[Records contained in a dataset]
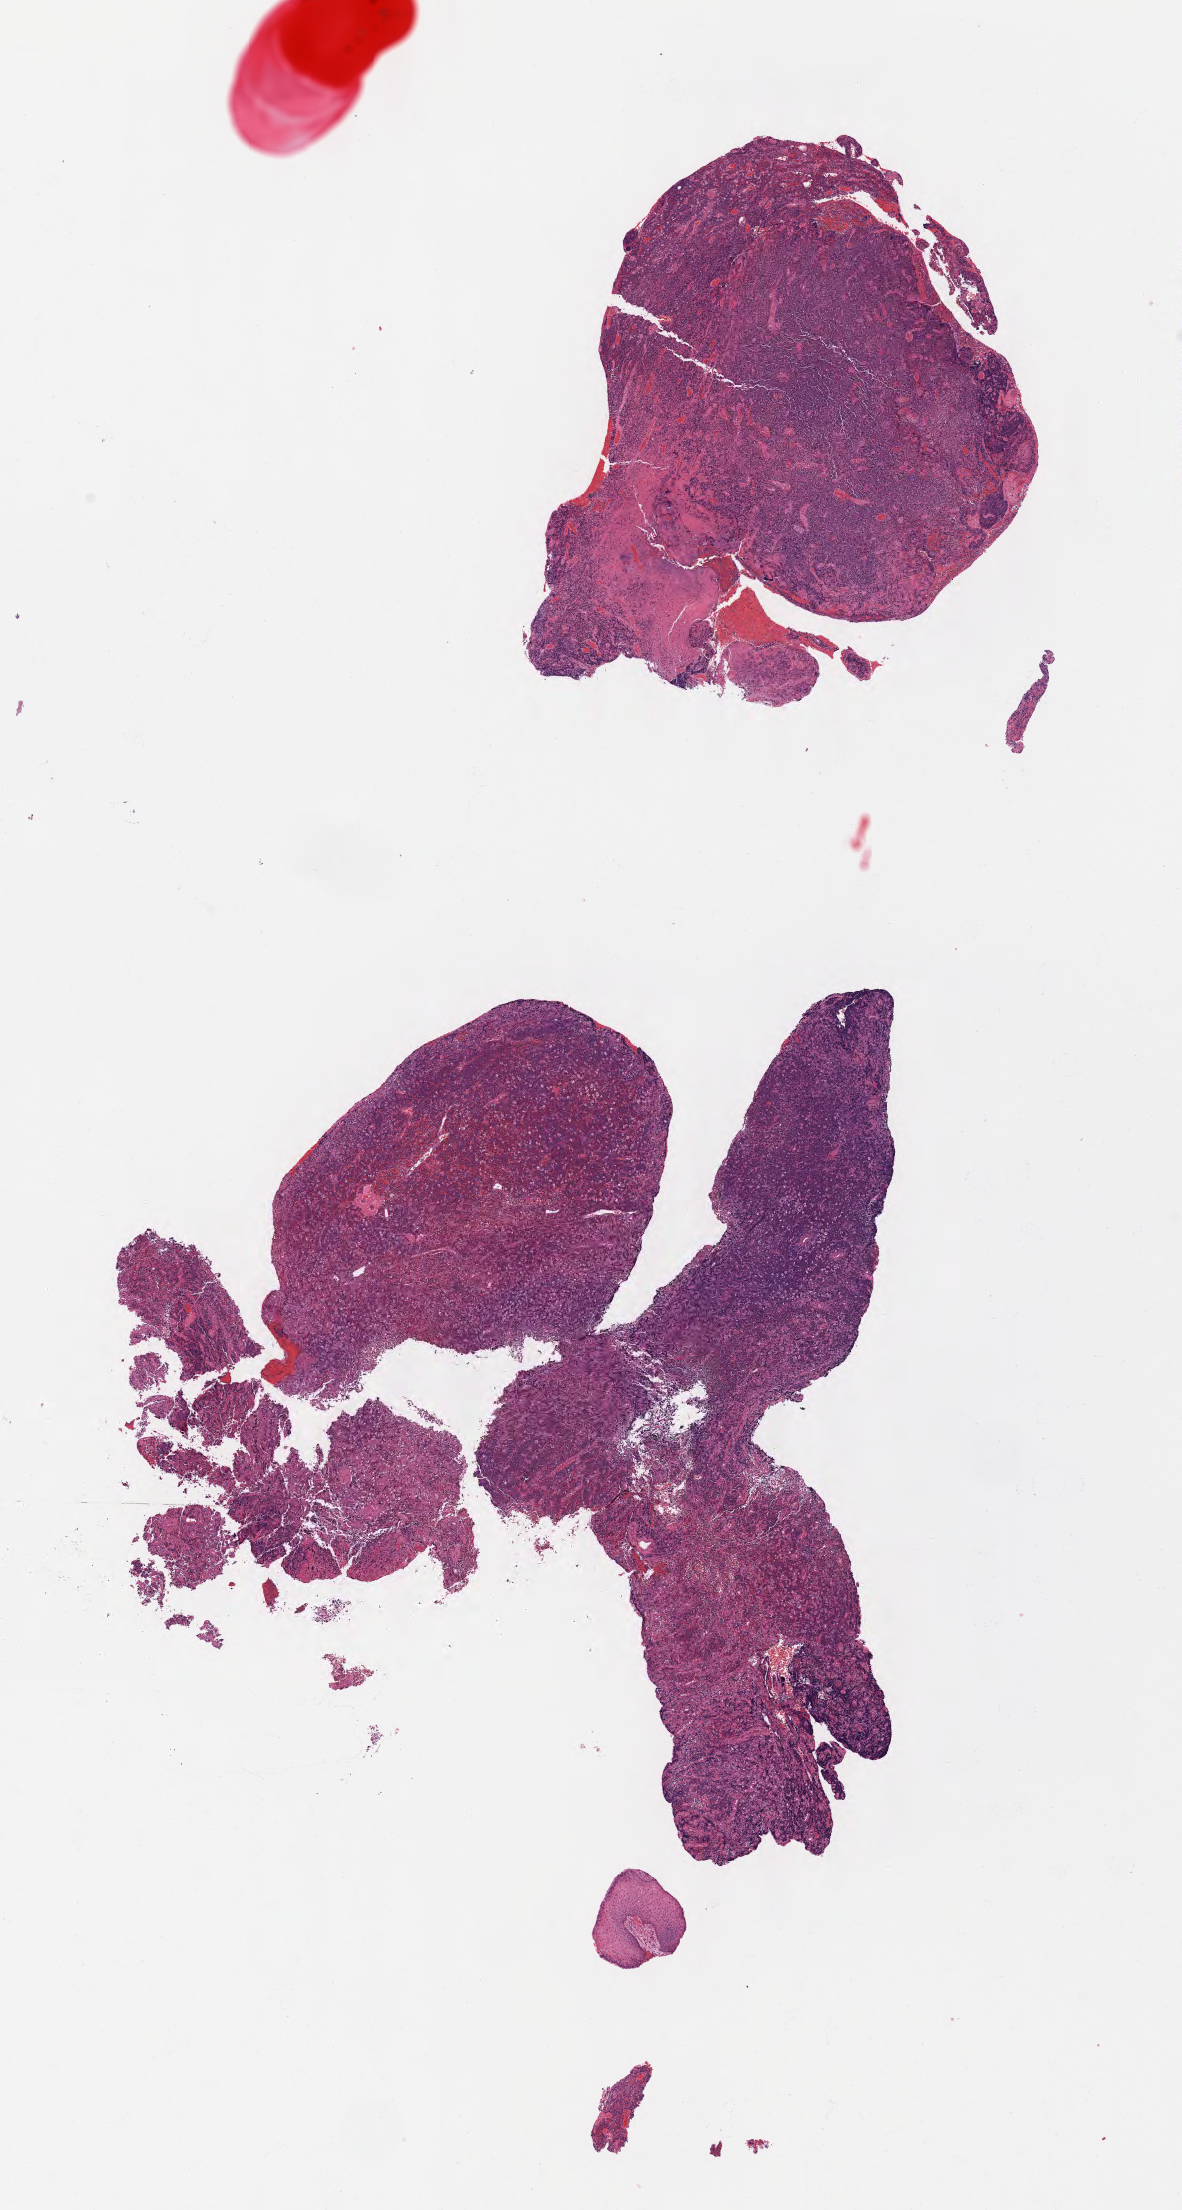
Whole-slide image, H&E stain, shown as a low-resolution overview of the whole scanned area (about 9.6 x 17.9 mm); FFPE section; primary tumor; anatomic site: cranium. Male, age 5 years at initial diagnosis. Composition of this section per pathologist review: tumor cells 85%, tumor nuclei 95%, stromal cells 5%, necrosis 10%, normal cells 0%. Infiltration values recorded for this section: lymphocyte infiltration 30%, monocyte infiltration 30%, neutrophil infiltration 5%.
Diagnosis: Burkitt lymphoma, NOS. Ann Arbor stage (patient): Stage II. Section: top of the tissue portion.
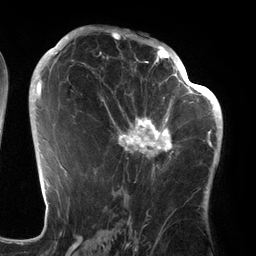
Breast MRI (dynamic contrast-enhanced), one axial slice; slice 76 of 134 in the series (ordered by position); cropped to one breast; dynamic contrast-enhanced series, time point 2 of 6 at this slice position (early post-contrast); 3 T; TE 2.7 ms, TR 6.5 ms; 1.2 mm slice thickness; 256 × 256 image matrix, field of view 200 × 200 mm. Female patient.
Annotated regions visible in this slice (semi-automatic segmentation, software-assisted and operator-edited):
- enhancing-tissue mask used for the functional tumour volume (all voxels passing the contrast-enhancement thresholds inside the analysis volume; usually the tumour): box from (x=94, y=64) to (x=186, y=177) px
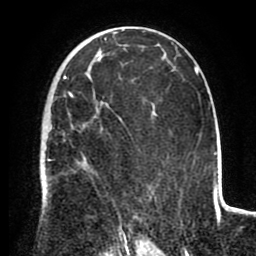
Breast MRI (dynamic contrast-enhanced), one axial slice. Position 55 of 80 along the scan axis. Cropped to one breast. Dynamic contrast-enhanced series, time point 2 of 8 at this slice position (early post-contrast). 1.5 T. TE 2.6 ms, TR 5.6 ms. 256 × 256 image matrix, field of view 170 × 170 mm. Female patient.
Annotated regions visible in this slice (semi-automatically segmented with operator editing):
- enhancing-tissue mask used for the functional tumour volume (all voxels passing the contrast-enhancement thresholds inside the analysis volume; usually the tumour): bounding box (x1, y1, x2, y2) in pixels: (43, 76, 125, 235)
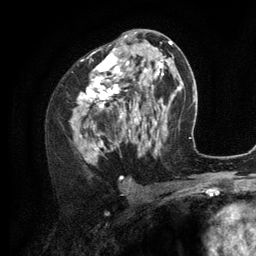
Breast MRI (dynamic contrast-enhanced), one axial slice; slice 65 of 134 in the series (ordered by position); cropped to one breast; dynamic contrast-enhanced series, time point 2 of 6 at this slice position (early post-contrast); 3 T; TE 2.8 ms, TR 7.3 ms; 1.2 mm slice thickness; 256 × 256 image matrix, field of view 180 × 180 mm. Female patient.
Outlined on this slice (semi-automatically segmented with operator editing):
- enhancing-tissue mask used for the functional tumour volume (all voxels passing the contrast-enhancement thresholds inside the analysis volume; usually the tumour): bounding box <71,35,156,160> (left, top, right, bottom; pixels)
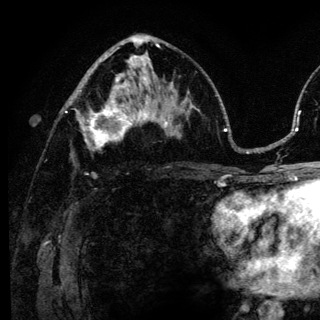
Breast MRI (dynamic contrast-enhanced), one axial slice; position 71 of 136 along the scan axis; cropped to one breast; dynamic contrast-enhanced series, time point 2 of 6 at this slice position (early post-contrast); 3 T; TE 4.2 ms, TR 8.6 ms; 1.2 mm slice thickness; 320 × 320 image matrix. Female patient.
Outlined on this slice (semi-automatic segmentation, software-assisted and operator-edited):
- enhancing-tissue mask used for the functional tumour volume (all voxels passing the contrast-enhancement thresholds inside the analysis volume; usually the tumour): box from (x=78, y=98) to (x=140, y=150) px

_Task prompt:_ Restate every entry above word for word; no picture belongs in the copy.

_Exercise solution:_
Whole-slide image, H&E stain, shown as a low-resolution overview of the whole scanned area (about 9.6 x 17.9 mm); FFPE section; primary tumor; anatomic site: cranium. Male, age 5 years at initial diagnosis. Composition of this section per pathologist review: tumor cells 85%, tumor nuclei 95%, stromal cells 5%, necrosis 10%, normal cells 0%. Infiltration values recorded for this section: lymphocyte infiltration 30%, monocyte infiltration 30%, neutrophil infiltration 5%.
Diagnosis: Burkitt lymphoma, NOS. Ann Arbor stage (patient): Stage II. Section: top of the tissue portion.
Breast MRI (dynamic contrast-enhanced), one axial slice; slice 76 of 134 in the series (ordered by position); cropped to one breast; dynamic contrast-enhanced series, time point 2 of 6 at this slice position (early post-contrast); 3 T; TE 2.7 ms, TR 6.5 ms; 1.2 mm slice thickness; 256 × 256 image matrix, field of view 200 × 200 mm. Female patient.
Annotated regions visible in this slice (semi-automatic segmentation, software-assisted and operator-edited):
- enhancing-tissue mask used for the functional tumour volume (all voxels passing the contrast-enhancement thresholds inside the analysis volume; usually the tumour): box from (x=94, y=64) to (x=186, y=177) px
Breast MRI (dynamic contrast-enhanced), one axial slice. Position 55 of 80 along the scan axis. Cropped to one breast. Dynamic contrast-enhanced series, time point 2 of 8 at this slice position (early post-contrast). 1.5 T. TE 2.6 ms, TR 5.6 ms. 256 × 256 image matrix, field of view 170 × 170 mm. Female patient.
Annotated regions visible in this slice (semi-automatically segmented with operator editing):
- enhancing-tissue mask used for the functional tumour volume (all voxels passing the contrast-enhancement thresholds inside the analysis volume; usually the tumour): bounding box (x1, y1, x2, y2) in pixels: (43, 76, 125, 235)
Breast MRI (dynamic contrast-enhanced), one axial slice; slice 65 of 134 in the series (ordered by position); cropped to one breast; dynamic contrast-enhanced series, time point 2 of 6 at this slice position (early post-contrast); 3 T; TE 2.8 ms, TR 7.3 ms; 1.2 mm slice thickness; 256 × 256 image matrix, field of view 180 × 180 mm. Female patient.
Outlined on this slice (semi-automatically segmented with operator editing):
- enhancing-tissue mask used for the functional tumour volume (all voxels passing the contrast-enhancement thresholds inside the analysis volume; usually the tumour): bounding box <71,35,156,160> (left, top, right, bottom; pixels)
Breast MRI (dynamic contrast-enhanced), one axial slice; position 71 of 136 along the scan axis; cropped to one breast; dynamic contrast-enhanced series, time point 2 of 6 at this slice position (early post-contrast); 3 T; TE 4.2 ms, TR 8.6 ms; 1.2 mm slice thickness; 320 × 320 image matrix. Female patient.
Outlined on this slice (semi-automatic segmentation, software-assisted and operator-edited):
- enhancing-tissue mask used for the functional tumour volume (all voxels passing the contrast-enhancement thresholds inside the analysis volume; usually the tumour): box from (x=78, y=98) to (x=140, y=150) px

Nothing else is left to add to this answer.